Regrading the question whether chit fund can be treated as a form of fund management?, the Hon’ble Supreme Court  observed that the entire case of the Revenue was that chit fund amounted to cash management and cash management is one of the forms of fund management. Thus once it was held that chit fund business is not cash management or a business of managing cash, no further discussion on this issue was even required.

However, the Hon’ble Supreme Court  opined that the activity of managing chit fund does not amount to management of any type of fund and even as per the definition from dictionary relied upon by the Revenue, fund is an aggregation or deposit of resources from which supplies are or may be drawn for carrying on any work, or for maintaining existence.

Held:

Question No.1 – Whether chit fund activity can be treated as business of cash management?

Held that the term ‘cash management’ as understood in common parlance would not embrace chit fund business.

Question No.2 – Whether chit fund can be treated as a form of fund management?

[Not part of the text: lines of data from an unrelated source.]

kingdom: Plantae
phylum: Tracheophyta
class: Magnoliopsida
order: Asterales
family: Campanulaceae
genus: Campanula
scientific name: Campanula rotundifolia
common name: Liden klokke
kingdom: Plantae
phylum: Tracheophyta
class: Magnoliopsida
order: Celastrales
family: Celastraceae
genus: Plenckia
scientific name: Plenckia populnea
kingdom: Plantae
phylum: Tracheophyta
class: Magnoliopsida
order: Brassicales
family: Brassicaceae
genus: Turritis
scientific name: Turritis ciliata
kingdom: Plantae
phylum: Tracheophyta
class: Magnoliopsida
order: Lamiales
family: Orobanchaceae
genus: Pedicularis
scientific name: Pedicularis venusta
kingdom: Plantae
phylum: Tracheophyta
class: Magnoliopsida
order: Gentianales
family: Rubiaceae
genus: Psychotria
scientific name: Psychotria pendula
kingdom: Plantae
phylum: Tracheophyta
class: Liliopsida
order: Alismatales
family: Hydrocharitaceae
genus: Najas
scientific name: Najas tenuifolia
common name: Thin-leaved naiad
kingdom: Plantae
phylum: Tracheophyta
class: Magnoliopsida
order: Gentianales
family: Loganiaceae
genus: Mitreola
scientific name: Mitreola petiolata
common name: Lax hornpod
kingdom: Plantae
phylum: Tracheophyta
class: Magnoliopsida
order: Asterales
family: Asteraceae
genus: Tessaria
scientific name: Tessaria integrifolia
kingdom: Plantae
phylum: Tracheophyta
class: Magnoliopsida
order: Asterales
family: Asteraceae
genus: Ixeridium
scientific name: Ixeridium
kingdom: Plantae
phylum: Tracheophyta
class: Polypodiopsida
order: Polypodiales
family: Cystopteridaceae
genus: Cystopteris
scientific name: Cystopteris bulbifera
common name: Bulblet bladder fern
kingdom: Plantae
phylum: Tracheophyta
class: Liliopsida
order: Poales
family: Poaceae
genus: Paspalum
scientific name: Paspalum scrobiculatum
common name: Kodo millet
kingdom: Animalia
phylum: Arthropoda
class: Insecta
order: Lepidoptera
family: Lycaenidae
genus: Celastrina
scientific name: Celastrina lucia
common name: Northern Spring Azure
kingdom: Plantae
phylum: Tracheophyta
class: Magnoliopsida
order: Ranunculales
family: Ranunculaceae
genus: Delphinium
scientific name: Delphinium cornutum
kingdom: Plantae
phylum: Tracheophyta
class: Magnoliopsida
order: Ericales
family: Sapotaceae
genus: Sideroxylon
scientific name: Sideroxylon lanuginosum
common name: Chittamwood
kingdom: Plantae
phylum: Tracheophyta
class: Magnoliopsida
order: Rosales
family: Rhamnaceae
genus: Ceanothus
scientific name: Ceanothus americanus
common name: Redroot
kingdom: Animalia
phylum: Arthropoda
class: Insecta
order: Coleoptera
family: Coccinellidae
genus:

Chit fund cannot be treated as fund management as understood in the sense the term is known in business parlance

Thus it was held that the chit fund business was not covered by sub-clause (v) of sub-section 12 of Section 65 even after its amendment by Finance Act, 2007. The impugned judgment of the Andhra Pradesh High Court was affirmed while the Kerala High Court judgment was declared as having taken erroneous view and overruled.